'Passion of the Christ' is a graphic profession of Mel Gibson's faith

February 24, 2004|Globe Staff

It is, when all is said and done, only a movie.

A profoundly medieval movie, yes. Brutal almost beyond powers of description, yes. More obsessed with capturing every holy drop of martyr's blood and sacred gobbet of flesh than with any message of Christian love, yes. More than anything, "The Passion of the Christ," which opens tomorrow, seems to be exactly the movie Mel Gibson wanted to make as an abiding profession of his traditionalist Catholic faith. On that score it is a success.

If "Passion" is powerful, though, it is only through the bludgeoning, forensic intensity with which the film dwells on Christ's suffering.
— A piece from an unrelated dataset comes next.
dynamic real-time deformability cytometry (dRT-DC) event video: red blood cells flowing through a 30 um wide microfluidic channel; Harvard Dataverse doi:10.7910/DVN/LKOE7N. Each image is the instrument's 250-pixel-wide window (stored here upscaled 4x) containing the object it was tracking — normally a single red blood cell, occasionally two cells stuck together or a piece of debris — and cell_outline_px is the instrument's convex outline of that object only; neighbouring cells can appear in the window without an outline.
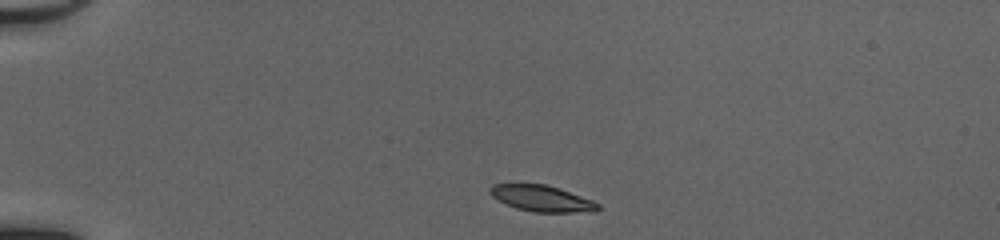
{"species": "common noctule bat (a hibernating species)", "species_latin": "Nyctalus noctula", "temperature_condition": "cold", "stored_images_in_passage": 39, "camera_frame_rate_fps": 3000, "um_per_image_px": 0.085, "animal": {"sex": "female", "body_mass_g": 20.0, "forearm_length_mm": 54.0}, "frame": {"image": 1, "passage_image": 1, "time_ms": 0.0, "image_size_px": [1000, 240], "cell_outline_px": [[600, 208], [596, 212], [532, 212], [516, 208], [492, 196], [488, 192], [488, 188], [492, 184], [544, 184], [560, 188], [592, 200], [600, 204]], "centroid_in_image_um": [46.08, 16.87], "position_along_channel_um": 38.9, "area_um2": 16.47}}
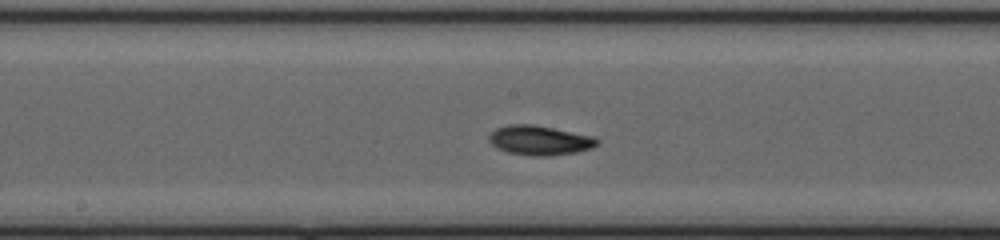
{"frame": {"image": 2, "passage_image": 17, "time_ms": 5.333, "image_size_px": [1000, 240], "cell_outline_px": [[600, 140], [592, 148], [576, 152], [548, 156], [532, 156], [508, 152], [496, 148], [488, 140], [488, 136], [496, 128], [508, 124], [532, 124], [596, 136]], "centroid_in_image_um": [45.87, 11.92], "position_along_channel_um": 202.3, "area_um2": 18.73}}
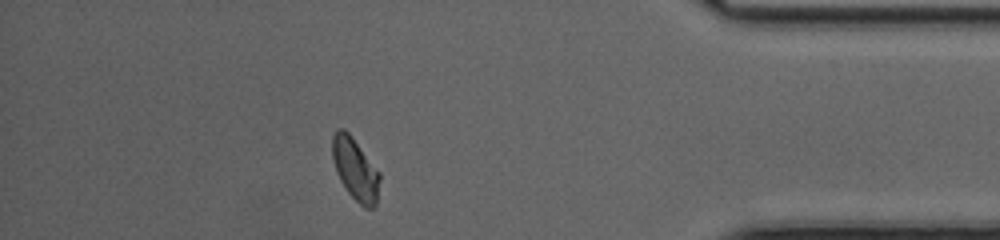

If you come seeking theological subtlety, let alone such modern inventions as psychological depth, you'll walk away battered and empty-handed. Focusing his story on the last days of Jesus (Jim Caviezel), Gibson has created the most visually realistic re-creation yet of the Stations of the Cross -- with subtitled dialogue in Latin and Aramaic and a few heavy-handed "artistic" touches daubed on -- but one that is finally as reductive as any small-town Passion play or Classics Illustrated Jesus. Believers will disagree (if they're even still reading this review) but "The Passion" is a must-see only as a cultural talking-point, not as a spiritual milestone.

Two quick observations: First, hateful idiots may take Gibson's depiction of the Jewish priests of the Sanhedrin maneuvering for Christ's execution as incitement, but "The Passion" is not in itself anti-Semitic (although I personally might have cast someone other than the sneering nasty who plays Caiaphas's second banana). There's enough sin to go around, and Gibson spreads it liberally: While Pilate (Hristo Naumov Shopov) is depicted as a harried branch manager for the Roman Empire trying to stave off an uprising, his centurions come off as bloodthirsty apes. Who's responsible for Christ's death? We all are, says Gibson, and proceeds to rub our noses in it.

Second, any parent -- no matter how devout and well-intentioned -- who takes a child to this movie is guilty of abuse. Period.

"The Passion of the Christ" opens in the Garden of Gethsemane, where Jesus is in despair over the torments he knows are coming. Hovering around the edges is the first of Gibson's missteps: Satan, who with his black cloak and mime-white face resembles a Eurotrash descendant of Ingmar Bergman's Death in "The Seventh Seal." Judas (Luca Lionello) leads the priest's guards in for the betrayal; he has already received his 30 pieces of silver, tossed to him in a portentous slow-motion arc, and it quickly becomes clear that Gibson is harnessing the language of blockbuster Hollywood cinema to reach the back rows of the theater. This is middlebrow filmmaking, and not without impact.